The Phase II trial will be a multicenter, randomized, double-blind, placebo-controlled, proof of concept study of LSALT peptide as prevention of organ inflammation known to trigger acute respiratory distress syndrome (ARDS) and acute kidney injury (AKI) in patients infected with SARS-CoV-2 (COVID-19). BHMC will be among other hospitals in the United States, and elsewhere, that will enroll a total of sixty patients into the trial.
The composite primary endpoint of the phase II trial reflects the severe effects often experienced by hospitalized COVID-19 patients and deemed appropriate for LSALT peptide’s novel mechanism of action in blocking consequential inflammation in the lungs and kidneys.
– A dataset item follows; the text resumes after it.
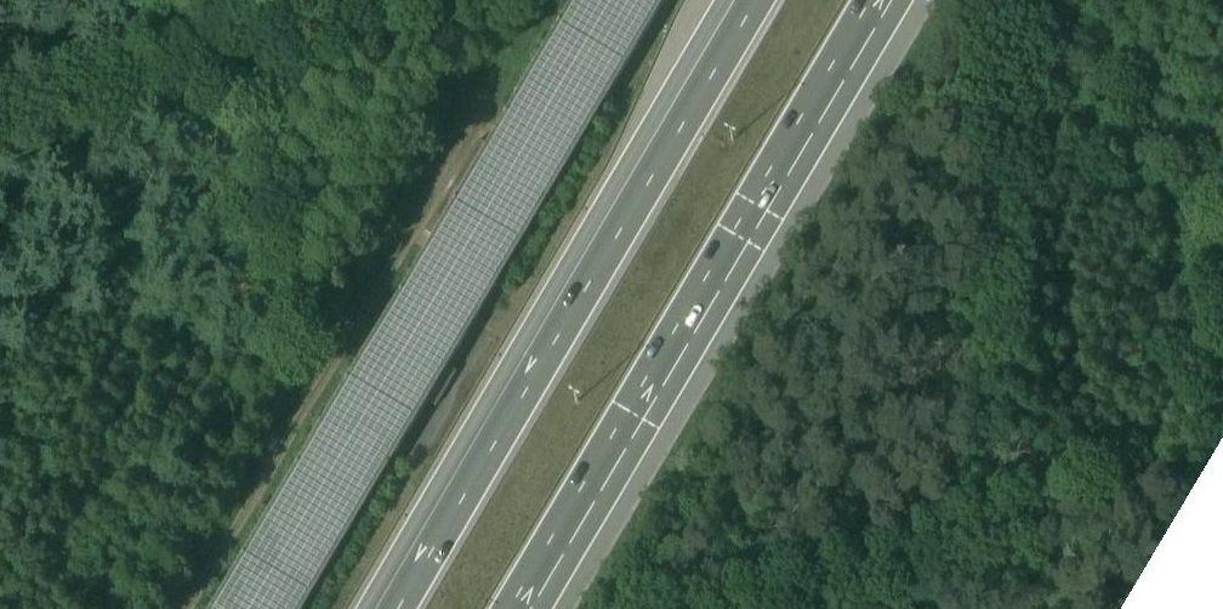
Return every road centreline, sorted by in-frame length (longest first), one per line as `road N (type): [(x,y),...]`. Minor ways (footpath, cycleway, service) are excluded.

The Phase II results will be used to design a larger Phase III trial, including patient numbers and optimal drug dosing. The completion of the current phase II trial will depend on the ongoing COVID-19 outbreak and number of hospitalized patients at risk of ARDS and AKI.
COVID-19 is the disease caused by the novel coronavirus SARS-CoV-2 that emerged in China in late 2019. Severe complications from COVID-19 are in large part due to excessive host immune responses to the virus that result in progressive lung inflammation and acute respiratory distress syndrome that often requires mechanical ventilation and critical care1. Patients with severe COVID-19 also experience multiple organ dysfunction including acute kidney injury, liver dysfunction, cardiac failure, and blood abnormalities. Currently, no approved vaccine or effective antiviral drug exists for SARS-CoV-2. Treatment of severe COVID-19 has been primarily supportive, relying heavily on respiratory, infectious disease and critical care medicine.
Survival rates and health care system capacity could both be improved with new treatments that prevent the severe manifestations of COVID-19, such as worsening lung inflammation (ARDS) and AKI experienced by patients infected with SARS-CoV-2.